Posted On : 2012-11-08 20:55:33( TIMEZONE : IST )

Aban Offshore - Lower rig utilisation dents earnings - Edelweiss

Aban Offshore's (Aban) Q2FY13 consolidated revenue at INR9.5bn was lower than the estimated INR10.1bn owing to lower-than-expected rig utilisation. PAT at INR492mn was sharply lower than the INR1,033mn estimate due to higher operating expenses and high leverage. Cost of funds dipped from 8.9% to 8.4% in H1FY13 even as debt has risen by ~USD200mn. Though the rig market is improving, an ageing fleet, renewal at lower day rates and high leverage (D/E of 4x) will keep cash flow to equity in check. Further, four rigs deployed in Iran expose the firm to payment issues amid tightening sanctions. We marginally reduce EBITDA estimate 3%/4% for FY13/14 due to lower rig rates. Maintain 'REDUCE' with a target price of INR373.

Renews DD-3 at a lower rate; six contracts up for renewal in FY13

Aban has inked a contract with Petronas Carigali to deploy jack-up rig Deep Driller 3 for three years. However, the rate is USD140,000/day, lower than the earlier rate of USD165,000/day. While Tahara FPU remains non-contracted as of now, the company has contracts for six rigs expiring in rest of FY13, of which three are deployed in Middle East and one in Mexico. Though Aban expects to renew these with existing operators, the renewed rates could be lower in some cases due to geopolitical risks and an ageing fleet.

Higher operating expenses lead to lower EBITDA

Apart from lower rig utilisation, operating expenses were high as a result of deployment of rigs Aban-7 and DD-7 in the quarter, leading to INR4.9bn EBITDA, lower than the estimated INR5.7bn. High operating leverage led to PAT of INR492mn, sharply lower than the estimated INR1,033mn.
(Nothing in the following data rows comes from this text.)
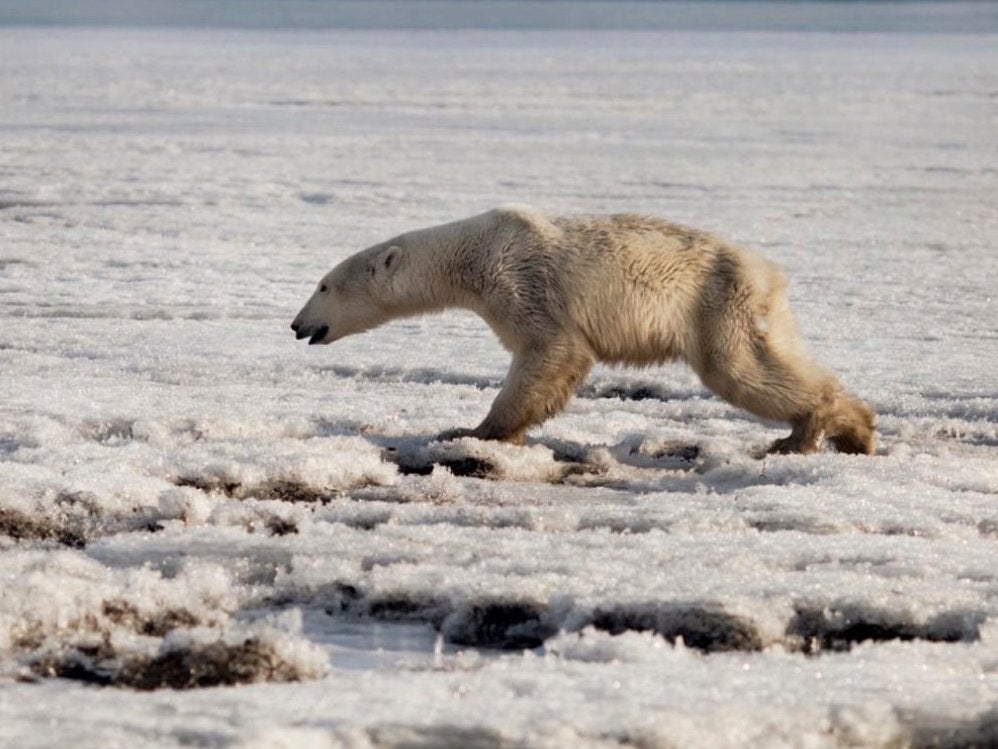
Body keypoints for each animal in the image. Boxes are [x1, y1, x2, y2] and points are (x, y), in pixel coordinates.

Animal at [290, 205, 876, 452]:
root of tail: (768, 273)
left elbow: (551, 351)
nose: (297, 326)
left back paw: (808, 434)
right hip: (753, 309)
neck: (471, 254)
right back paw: (853, 429)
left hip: (716, 302)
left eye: (323, 285)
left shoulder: (520, 280)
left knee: (738, 370)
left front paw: (471, 431)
Outlook and valuations: Debt reduction key; maintain 'REDUCE'

While Aban's interest cost dipped in Q2FY13, it has surged 140bps over the past two years and is 60% of EBITDA. Further, the company has extended the maturity of INR1,050mn of 8% preference shares by three years and raised the coupon to 10%. With D/E high at 4x, an ageing fleet and risk of payment issues in Iran where four rigs are deployed (~30% of revenue), improvement in FCFE is some time away. Maintain 'REDUCE/Sector Underperformer' with target price of INR373.